Data governance: India's DPDP rules will offer individuals protection

The notification of the Digital Personal Data Protection (DPDP) Rules last week gives the DPDP Act operational clarity in defining how consent is to be taken, breaches reported, minors’ data protected, and on how cross-border data flows. Entities guilty of breaches could face penalties of up to ~250 crore. There is an 18-month runway to full compliance by May 2027. The framework offers privacy-by-design, minimises data retention, and enforces accountability in line with constitutional protections for digital personal data (DPD). 

The Right to Information Act, 2005, has required amendment to align itself with the DPDP Act. Expectedly, the amendment attracted criticism for removing the obligation of government bodies to provide personal information if the public interest outweighs the right to privacy for public officials. The new Data Protection Board of India, appointed by the Union government, will oversee the space, with virtual hearings, digital filings, electronic orders, and digital evidence management. The rules designate companies processing large volumes of data, or operating in sensitive sectors, as “significant data fiduciaries”, facing higher compliance requirements. This is similar to the European Union model of tiered oversight. A governance framework is laid out for consent managers — intermediaries helping users to manage permissions, while ideally helping to ease frictions of consent and compliance. Consent managers must meet strict qualification conditions like barring individuals with moral turpitude, capital adequacy, the interoperability between platforms, security, and transparency. It remains to be seen how well this innovation works. 

The rules as a whole offer individuals more protection and greater knowledge about who is collecting and holding data, and also some control over personal data. Platforms must now provide collection notices that are “clear, standalone, and free of unrelated or bundled content”. The notice must specify what data is collected, and why, and how users can withdraw consent. Withdrawing consent must be made as easy as giving it. The rules also place emphasis on safeguarding minors’ data. Platforms must verify their age and seek consent from guardians. In practice, these requirements will impact many apps. Consequently, global platforms with Indian users may need to review processes of local consent to comply. 

Emphasis on protecting minors clearly affects edtech platforms, gaming companies, social-media applications, and over-the-top platforms with many under-18 users. Similar protection is extended to persons with disabilities, where permission and verification may be done through court-appointed guardians or certified institutions. Breach notifications are immediate and mandatory. If data breaches occur, companies must notify affected users without delay and also provide the Data Protection Board detailed reports including the chronology, data types, risks, and mitigation steps taken.
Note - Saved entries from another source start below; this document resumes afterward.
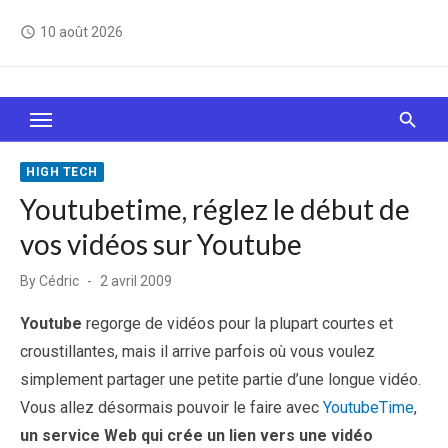
Skip
10 août 2026
access_time
to
content
Le Web, c'est comme une boîte de chocolats… On
sait jamais sur quoi on va tomber !
HIGH TECH
Youtubetime, réglez le début de
vos vidéos sur Youtube
Posted
By
Cédric
2 avril 2009
on
Youtube
regorge de vidéos pour la plupart courtes et
croustillantes, mais il arrive parfois où vous voulez
simplement partager une petite partie d’une longue vidéo.
Vous allez désormais pouvoir le faire avec
YoutubeTime
,
un service Web qui crée un lien vers une vidéo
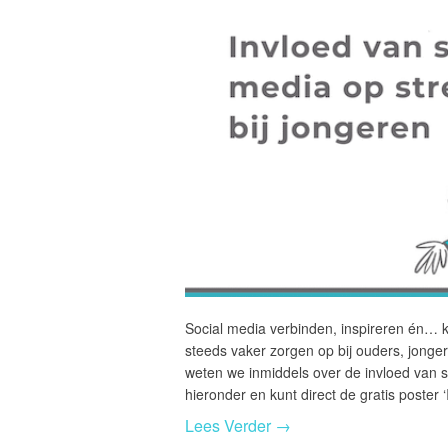
Social media verbinden, inspireren én… ku
steeds vaker zorgen op bij ouders, jonger
weten we inmiddels over de invloed van so
hieronder en kunt direct de gratis poster
Lees Verder →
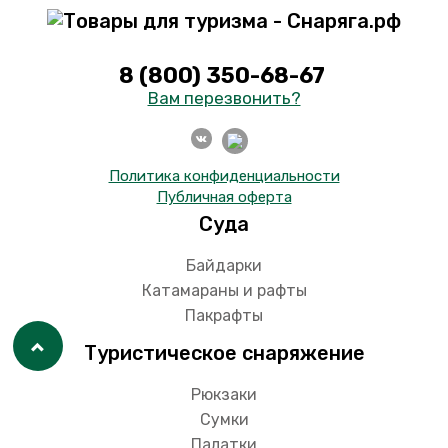
8 (800) 350-68-67
Вам перезвонить?
Политика конфиденциальности
Публичная оферта
Суда
Байдарки
Катамараны и рафты
Пакрафты
Туристическое снаряжение
Рюкзаки
Сумки
Палатки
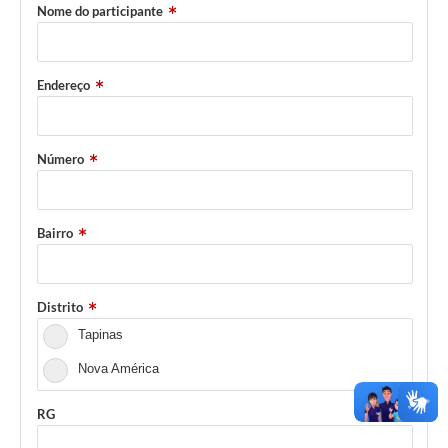
Nome do participante
e-SIC
Diário Oficial
Endereço
Número
Bairro
Distrito
Tapinas
Nova América
RG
Data fiduciaries and processors must incorporate risk assessments, encryption, logs of access, security reviews, and disposal protocols. All personal processing logs must be retained for a minimum of one year even if the user withdraws consent. Most DPD may be transferred to any country except nations that are specifically restricted. But data related to national security, critical infrastructure, or high-risk sectors may require mandatory local storage. This is a more flexible cross-border protocol than earlier attempts to force total data localisation. In sum, the rules offer individuals a degree of greater protection but exemption for the government can increase risk.